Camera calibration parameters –

────────────────

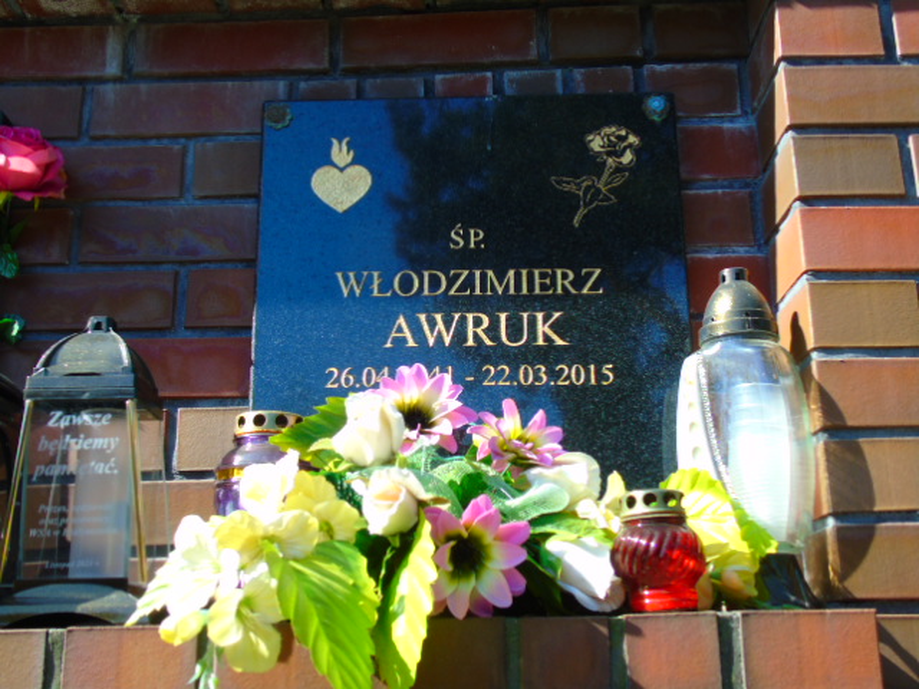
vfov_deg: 36.0
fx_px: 1062
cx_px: 460
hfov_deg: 46.8
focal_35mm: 40
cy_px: 344
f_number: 3.9
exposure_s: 1/200
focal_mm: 7.1
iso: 80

────────────────

Exercise details – Return all the records exactly. Skip the pictures.

Response to this exercise –
vfov_deg: 36.0
fx_px: 1062
cx_px: 460
hfov_deg: 46.8
focal_35mm: 40
cy_px: 344
f_number: 3.9
exposure_s: 1/200
focal_mm: 7.1
iso: 80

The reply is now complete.